For most firms, using Excel to reconcile data is a necessary evil. It offers the agility needed to keep the lights on when the alternative is to spend months going through the legacy change process. While a powerful tool in its own right, Excel simply wasn’t built to handle this kind of task and the cost of doing so can be enormous.
For one thing, spreadsheets introduce operational risk. Human error is unavoidable, and the chances of something going wrong only increase as the volume of spreadsheet-based data controls increases. A single error can have a huge impact.
The web of spreadsheets shrouds your operations in opacity. It’s impossible to get a high-level view of where your data is and what’s happening to it when so many of your processes are hidden away in spreadsheets. This robs you of business intelligence, while inhibiting compliance. How can you explain the lifecycle of your data to auditors when you have no view of where it’s been or how it’s changed?

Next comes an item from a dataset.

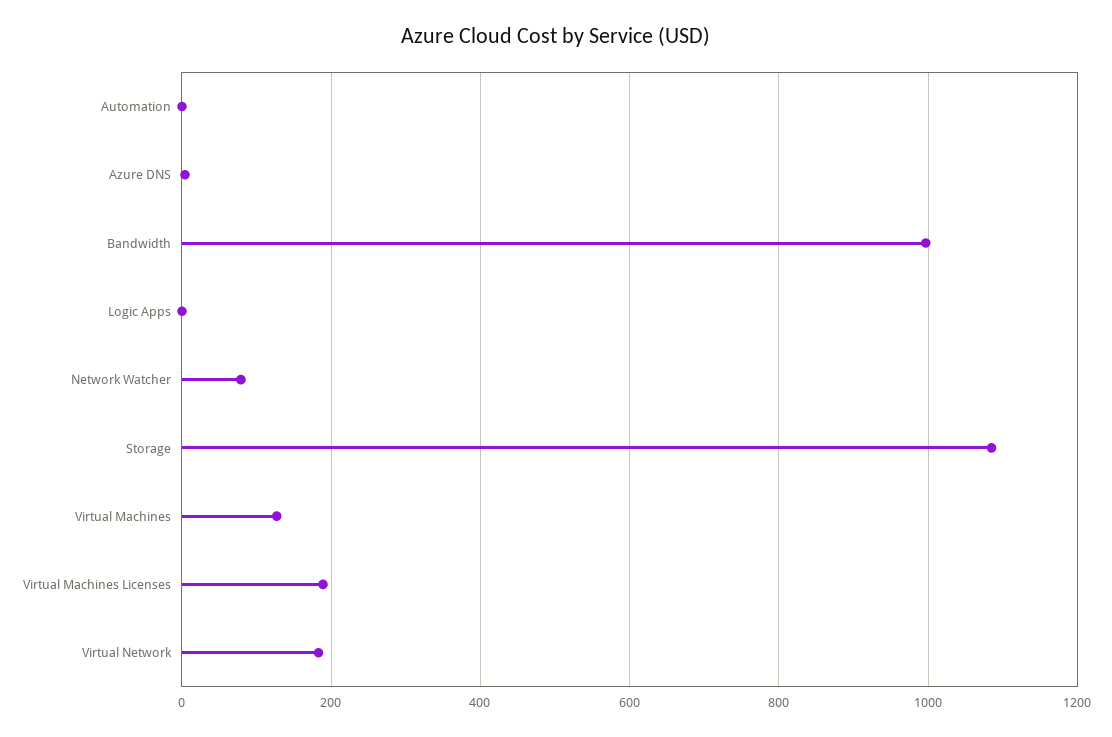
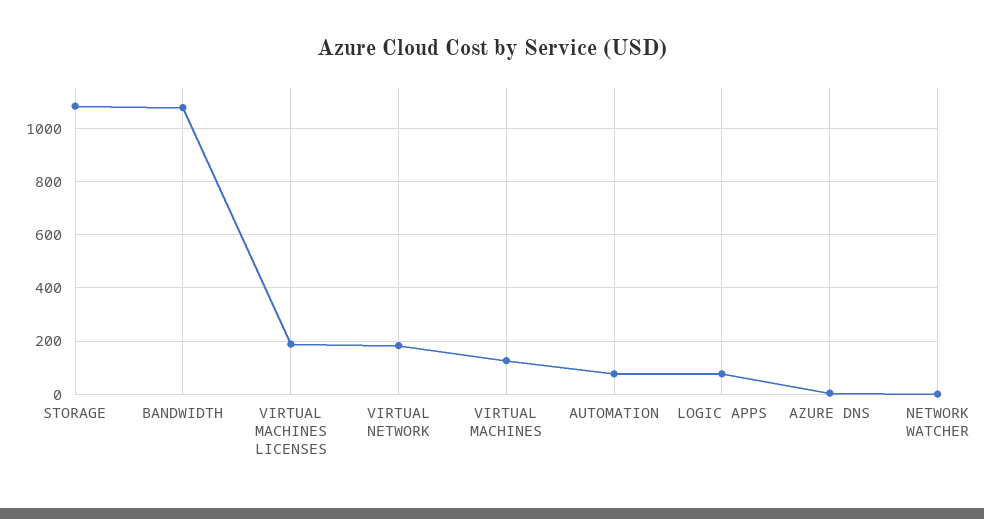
Automation: 0 -> 75
Bandwidth: 1000 -> 1075
Logic Apps: 0 -> 75
Network Watcher: 80 -> 0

Spreadsheets also create key-person dependencies: only the person who originally set it up can figure out what the macros are doing and why. Once they’ve moved role or company, you’re left with a process that ‘works’, but you have no idea how, or what happens when you need to change it.
Ultimately, spreadsheets are short-term fixes that create long-term challenges. They introduce complexity to your organisation. Most firms will readily agree that they need to get rid of the spreadsheets, but until the recent advances in data automation technology, it simply hasn’t been possible – and many still don’t know that’s changed.